*** Dataset content

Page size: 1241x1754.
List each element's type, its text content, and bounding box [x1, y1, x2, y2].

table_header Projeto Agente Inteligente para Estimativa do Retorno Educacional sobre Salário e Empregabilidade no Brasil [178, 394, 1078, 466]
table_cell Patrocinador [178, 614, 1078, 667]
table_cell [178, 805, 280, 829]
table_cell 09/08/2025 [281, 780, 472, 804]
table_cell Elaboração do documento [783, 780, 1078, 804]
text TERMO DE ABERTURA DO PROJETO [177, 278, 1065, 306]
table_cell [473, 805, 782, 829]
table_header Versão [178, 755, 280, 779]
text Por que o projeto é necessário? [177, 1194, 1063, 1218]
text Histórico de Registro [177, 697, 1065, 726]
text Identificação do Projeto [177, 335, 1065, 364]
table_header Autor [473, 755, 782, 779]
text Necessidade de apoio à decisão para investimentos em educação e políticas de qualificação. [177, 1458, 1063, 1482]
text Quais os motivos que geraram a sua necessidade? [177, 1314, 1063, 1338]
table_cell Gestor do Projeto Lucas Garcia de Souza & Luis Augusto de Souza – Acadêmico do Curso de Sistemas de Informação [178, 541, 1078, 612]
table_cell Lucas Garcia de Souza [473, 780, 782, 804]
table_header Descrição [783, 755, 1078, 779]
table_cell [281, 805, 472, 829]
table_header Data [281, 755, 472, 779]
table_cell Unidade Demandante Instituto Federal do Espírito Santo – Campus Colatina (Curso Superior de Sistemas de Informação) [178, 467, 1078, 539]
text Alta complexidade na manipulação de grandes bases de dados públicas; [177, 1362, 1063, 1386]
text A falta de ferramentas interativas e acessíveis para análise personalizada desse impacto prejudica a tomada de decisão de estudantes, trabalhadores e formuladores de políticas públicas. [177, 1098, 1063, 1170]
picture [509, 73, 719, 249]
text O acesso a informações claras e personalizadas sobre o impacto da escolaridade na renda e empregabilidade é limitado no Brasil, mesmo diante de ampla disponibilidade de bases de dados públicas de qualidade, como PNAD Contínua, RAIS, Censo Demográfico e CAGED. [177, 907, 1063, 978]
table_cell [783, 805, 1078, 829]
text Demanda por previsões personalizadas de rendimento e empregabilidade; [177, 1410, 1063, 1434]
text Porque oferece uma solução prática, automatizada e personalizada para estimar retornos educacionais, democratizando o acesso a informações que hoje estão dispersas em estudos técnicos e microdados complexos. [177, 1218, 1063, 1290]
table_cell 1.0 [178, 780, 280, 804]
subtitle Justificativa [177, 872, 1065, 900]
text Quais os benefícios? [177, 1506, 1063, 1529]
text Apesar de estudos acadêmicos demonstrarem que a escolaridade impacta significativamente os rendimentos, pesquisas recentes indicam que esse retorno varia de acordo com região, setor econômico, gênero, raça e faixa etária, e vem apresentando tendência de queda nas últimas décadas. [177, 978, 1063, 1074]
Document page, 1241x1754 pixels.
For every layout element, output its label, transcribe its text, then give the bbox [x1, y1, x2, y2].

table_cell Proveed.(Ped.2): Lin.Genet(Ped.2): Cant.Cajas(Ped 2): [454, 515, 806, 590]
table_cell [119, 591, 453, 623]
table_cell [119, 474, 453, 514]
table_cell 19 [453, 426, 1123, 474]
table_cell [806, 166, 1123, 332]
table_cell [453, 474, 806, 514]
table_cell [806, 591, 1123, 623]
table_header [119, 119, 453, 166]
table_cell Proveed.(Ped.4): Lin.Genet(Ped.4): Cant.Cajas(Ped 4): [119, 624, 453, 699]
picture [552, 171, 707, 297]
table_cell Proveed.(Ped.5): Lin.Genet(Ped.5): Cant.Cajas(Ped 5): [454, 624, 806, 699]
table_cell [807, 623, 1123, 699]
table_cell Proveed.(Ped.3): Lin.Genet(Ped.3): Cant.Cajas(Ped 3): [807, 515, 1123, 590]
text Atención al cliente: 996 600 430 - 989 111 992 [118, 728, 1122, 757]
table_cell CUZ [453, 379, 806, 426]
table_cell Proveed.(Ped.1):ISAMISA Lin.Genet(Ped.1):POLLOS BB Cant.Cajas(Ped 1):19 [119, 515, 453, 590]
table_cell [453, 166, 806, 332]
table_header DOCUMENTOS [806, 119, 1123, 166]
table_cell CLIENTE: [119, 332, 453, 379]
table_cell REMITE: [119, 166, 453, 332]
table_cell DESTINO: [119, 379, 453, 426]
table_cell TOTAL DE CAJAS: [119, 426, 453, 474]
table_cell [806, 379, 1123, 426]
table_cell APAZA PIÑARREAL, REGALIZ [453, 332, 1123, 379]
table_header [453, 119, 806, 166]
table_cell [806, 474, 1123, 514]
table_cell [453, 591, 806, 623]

******

Objective: Reproduce every line of the listing above verbatim.

Exercise output:
Page size: 1241x1754.
List each element's type, its text content, and bounding box [x1, y1, x2, y2].

table_header Projeto Agente Inteligente para Estimativa do Retorno Educacional sobre Salário e Empregabilidade no Brasil [178, 394, 1078, 466]
table_cell Patrocinador [178, 614, 1078, 667]
table_cell [178, 805, 280, 829]
table_cell 09/08/2025 [281, 780, 472, 804]
table_cell Elaboração do documento [783, 780, 1078, 804]
text TERMO DE ABERTURA DO PROJETO [177, 278, 1065, 306]
table_cell [473, 805, 782, 829]
table_header Versão [178, 755, 280, 779]
text Por que o projeto é necessário? [177, 1194, 1063, 1218]
text Histórico de Registro [177, 697, 1065, 726]
text Identificação do Projeto [177, 335, 1065, 364]
table_header Autor [473, 755, 782, 779]
text Necessidade de apoio à decisão para investimentos em educação e políticas de qualificação. [177, 1458, 1063, 1482]
text Quais os motivos que geraram a sua necessidade? [177, 1314, 1063, 1338]
table_cell Gestor do Projeto Lucas Garcia de Souza & Luis Augusto de Souza – Acadêmico do Curso de Sistemas de Informação [178, 541, 1078, 612]
table_cell Lucas Garcia de Souza [473, 780, 782, 804]
table_header Descrição [783, 755, 1078, 779]
table_cell [281, 805, 472, 829]
table_header Data [281, 755, 472, 779]
table_cell Unidade Demandante Instituto Federal do Espírito Santo – Campus Colatina (Curso Superior de Sistemas de Informação) [178, 467, 1078, 539]
text Alta complexidade na manipulação de grandes bases de dados públicas; [177, 1362, 1063, 1386]
text A falta de ferramentas interativas e acessíveis para análise personalizada desse impacto prejudica a tomada de decisão de estudantes, trabalhadores e formuladores de políticas públicas. [177, 1098, 1063, 1170]
picture [509, 73, 719, 249]
text O acesso a informações claras e personalizadas sobre o impacto da escolaridade na renda e empregabilidade é limitado no Brasil, mesmo diante de ampla disponibilidade de bases de dados públicas de qualidade, como PNAD Contínua, RAIS, Censo Demográfico e CAGED. [177, 907, 1063, 978]
table_cell [783, 805, 1078, 829]
text Demanda por previsões personalizadas de rendimento e empregabilidade; [177, 1410, 1063, 1434]
text Porque oferece uma solução prática, automatizada e personalizada para estimar retornos educacionais, democratizando o acesso a informações que hoje estão dispersas em estudos técnicos e microdados complexos. [177, 1218, 1063, 1290]
table_cell 1.0 [178, 780, 280, 804]
subtitle Justificativa [177, 872, 1065, 900]
text Quais os benefícios? [177, 1506, 1063, 1529]
text Apesar de estudos acadêmicos demonstrarem que a escolaridade impacta significativamente os rendimentos, pesquisas recentes indicam que esse retorno varia de acordo com região, setor econômico, gênero, raça e faixa etária, e vem apresentando tendência de queda nas últimas décadas. [177, 978, 1063, 1074]
Document page, 1241x1754 pixels.
For every layout element, output its label, transcribe its text, then give the bbox [x1, y1, x2, y2].

table_cell Proveed.(Ped.2): Lin.Genet(Ped.2): Cant.Cajas(Ped 2): [454, 515, 806, 590]
table_cell [119, 591, 453, 623]
table_cell [119, 474, 453, 514]
table_cell 19 [453, 426, 1123, 474]
table_cell [806, 166, 1123, 332]
table_cell [453, 474, 806, 514]
table_cell [806, 591, 1123, 623]
table_header [119, 119, 453, 166]
table_cell Proveed.(Ped.4): Lin.Genet(Ped.4): Cant.Cajas(Ped 4): [119, 624, 453, 699]
picture [552, 171, 707, 297]
table_cell Proveed.(Ped.5): Lin.Genet(Ped.5): Cant.Cajas(Ped 5): [454, 624, 806, 699]
table_cell [807, 623, 1123, 699]
table_cell Proveed.(Ped.3): Lin.Genet(Ped.3): Cant.Cajas(Ped 3): [807, 515, 1123, 590]
text Atención al cliente: 996 600 430 - 989 111 992 [118, 728, 1122, 757]
table_cell CUZ [453, 379, 806, 426]
table_cell Proveed.(Ped.1):ISAMISA Lin.Genet(Ped.1):POLLOS BB Cant.Cajas(Ped 1):19 [119, 515, 453, 590]
table_cell [453, 166, 806, 332]
table_header DOCUMENTOS [806, 119, 1123, 166]
table_cell CLIENTE: [119, 332, 453, 379]
table_cell REMITE: [119, 166, 453, 332]
table_cell DESTINO: [119, 379, 453, 426]
table_cell TOTAL DE CAJAS: [119, 426, 453, 474]
table_cell [806, 379, 1123, 426]
table_cell APAZA PIÑARREAL, REGALIZ [453, 332, 1123, 379]
table_header [453, 119, 806, 166]
table_cell [806, 474, 1123, 514]
table_cell [453, 591, 806, 623]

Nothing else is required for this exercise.